Early enthusiasm for such an approach to QCD, back when QCD was first invented, quickly gave way to the grim realization that very large computers would be needed....

It's not hard to see where the computational demand comes from. A lattice for a typical experiment might have 32 nodes along each of the three spatial dimensions and 128 nodes along the time dimension. That's roughly 4 million nodes altogether, and 16 million links between nodes. Gathering a statistically valid sample of random configurations from such a lattice is an arduous process.

Some lattice QCD simulations are run on "commodity clusters"—machines assembled out of hundreds or thousands of off-the-shelf computers. But there is also a long tradition of building computers designed explicitly for lattice computations. The task is one that lends itself to highly parallel architectures; indeed, one obvious approach is to build a network of processors that mirrors the structure of the lattice itself.

One series of dedicated machines is known as QCDOC, for QCD on a chip. The chip in question is a customized version of the IBM PowerPC microprocessor, with specialized hardware for interprocessor communication. Some 12,288 processors are organized in a six-dimensional mesh, so that each processor communicates directly with 12 nearest neighbors. Three such machines have been built, two at Brookhaven National Laboratory and the third at the University of Edinburgh.

The QCDOC machines were completed in 2005, and attention is now turning to a new generation of special-purpose processors. Ideas under study include chips with multiple "cores," or subprocessors, and harnessing graphics chips for lattice calculations.

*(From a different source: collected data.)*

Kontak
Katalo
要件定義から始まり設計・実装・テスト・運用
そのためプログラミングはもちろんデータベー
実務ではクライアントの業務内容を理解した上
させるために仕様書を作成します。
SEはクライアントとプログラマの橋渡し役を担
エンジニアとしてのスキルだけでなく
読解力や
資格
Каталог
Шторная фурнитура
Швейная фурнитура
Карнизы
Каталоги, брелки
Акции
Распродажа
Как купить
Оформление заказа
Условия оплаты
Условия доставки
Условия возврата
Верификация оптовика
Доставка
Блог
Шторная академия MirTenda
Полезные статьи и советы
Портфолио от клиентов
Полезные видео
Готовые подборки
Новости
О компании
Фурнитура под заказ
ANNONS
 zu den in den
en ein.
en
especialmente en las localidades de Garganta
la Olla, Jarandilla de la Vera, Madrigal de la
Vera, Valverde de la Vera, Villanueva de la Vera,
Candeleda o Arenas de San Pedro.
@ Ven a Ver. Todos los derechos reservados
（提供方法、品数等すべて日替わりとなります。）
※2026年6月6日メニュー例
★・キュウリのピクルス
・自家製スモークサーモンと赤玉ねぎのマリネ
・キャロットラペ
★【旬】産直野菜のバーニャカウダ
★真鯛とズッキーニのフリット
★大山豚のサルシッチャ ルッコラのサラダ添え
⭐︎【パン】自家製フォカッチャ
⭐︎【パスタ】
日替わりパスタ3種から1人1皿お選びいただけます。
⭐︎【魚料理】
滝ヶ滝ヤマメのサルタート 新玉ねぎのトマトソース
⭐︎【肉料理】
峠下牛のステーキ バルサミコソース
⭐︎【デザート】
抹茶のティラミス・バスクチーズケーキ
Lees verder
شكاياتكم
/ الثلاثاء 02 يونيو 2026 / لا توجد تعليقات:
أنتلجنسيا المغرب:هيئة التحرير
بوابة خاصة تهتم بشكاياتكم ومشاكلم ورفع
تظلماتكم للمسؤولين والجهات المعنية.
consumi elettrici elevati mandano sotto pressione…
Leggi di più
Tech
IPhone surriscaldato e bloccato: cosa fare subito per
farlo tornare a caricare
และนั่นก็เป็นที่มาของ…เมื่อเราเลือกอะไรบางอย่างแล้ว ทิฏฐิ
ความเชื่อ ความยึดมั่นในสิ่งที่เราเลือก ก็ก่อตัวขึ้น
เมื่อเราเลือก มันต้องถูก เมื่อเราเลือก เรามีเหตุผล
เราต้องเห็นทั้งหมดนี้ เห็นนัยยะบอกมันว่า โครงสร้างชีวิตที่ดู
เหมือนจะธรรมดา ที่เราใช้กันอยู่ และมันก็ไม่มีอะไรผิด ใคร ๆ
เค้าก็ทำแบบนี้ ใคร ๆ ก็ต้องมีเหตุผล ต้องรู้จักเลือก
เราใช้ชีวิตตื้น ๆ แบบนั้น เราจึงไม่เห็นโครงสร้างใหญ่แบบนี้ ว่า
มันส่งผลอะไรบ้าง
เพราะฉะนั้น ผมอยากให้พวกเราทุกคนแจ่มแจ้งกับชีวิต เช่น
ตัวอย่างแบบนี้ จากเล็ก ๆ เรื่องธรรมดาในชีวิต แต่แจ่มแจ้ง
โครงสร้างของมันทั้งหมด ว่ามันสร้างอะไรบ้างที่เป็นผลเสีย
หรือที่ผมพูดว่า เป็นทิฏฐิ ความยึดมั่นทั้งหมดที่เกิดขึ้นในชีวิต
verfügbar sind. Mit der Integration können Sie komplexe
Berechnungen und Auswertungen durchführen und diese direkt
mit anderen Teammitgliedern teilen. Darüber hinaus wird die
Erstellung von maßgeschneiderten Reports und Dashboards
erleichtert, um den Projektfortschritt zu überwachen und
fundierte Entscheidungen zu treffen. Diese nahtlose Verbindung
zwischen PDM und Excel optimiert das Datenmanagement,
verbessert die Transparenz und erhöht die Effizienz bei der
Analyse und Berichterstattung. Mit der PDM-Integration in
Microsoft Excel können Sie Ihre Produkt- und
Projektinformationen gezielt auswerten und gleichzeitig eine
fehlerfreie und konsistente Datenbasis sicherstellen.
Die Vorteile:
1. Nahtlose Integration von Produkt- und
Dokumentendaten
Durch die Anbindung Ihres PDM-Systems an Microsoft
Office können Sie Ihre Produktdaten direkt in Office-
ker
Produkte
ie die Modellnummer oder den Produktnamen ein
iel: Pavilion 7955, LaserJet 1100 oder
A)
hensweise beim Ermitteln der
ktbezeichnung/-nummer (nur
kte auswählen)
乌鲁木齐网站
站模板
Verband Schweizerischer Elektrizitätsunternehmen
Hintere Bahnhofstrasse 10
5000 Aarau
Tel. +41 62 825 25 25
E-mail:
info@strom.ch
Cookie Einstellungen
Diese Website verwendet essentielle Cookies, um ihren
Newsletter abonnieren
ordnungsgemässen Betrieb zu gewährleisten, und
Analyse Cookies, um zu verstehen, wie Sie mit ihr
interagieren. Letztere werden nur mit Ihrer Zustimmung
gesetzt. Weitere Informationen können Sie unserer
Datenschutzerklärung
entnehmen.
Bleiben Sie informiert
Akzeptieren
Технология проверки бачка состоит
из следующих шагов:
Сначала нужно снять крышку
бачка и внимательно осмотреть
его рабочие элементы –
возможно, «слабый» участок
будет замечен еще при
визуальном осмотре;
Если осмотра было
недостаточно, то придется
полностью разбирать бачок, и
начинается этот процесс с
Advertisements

Meanwhile, algorithmic improvements may be just as important as faster hardware. The computational cost of a lattice QCD simulation depends critically on the lattice spacing a; specifically, the cost scales as 1/ a^{6}. For a long time the conventional wisdom held that amust be less than about 0.1 fermi for accurate results. Algorithmic refinements that allow ato be increased to just 0.3 or 0.4 fermi have a tremendous payoff in efficiency. If a simulation at a=0.1 fermi has a cost of 1,000,000 (in some arbitrary units), the same simulation at a=0.4 costs less than 250.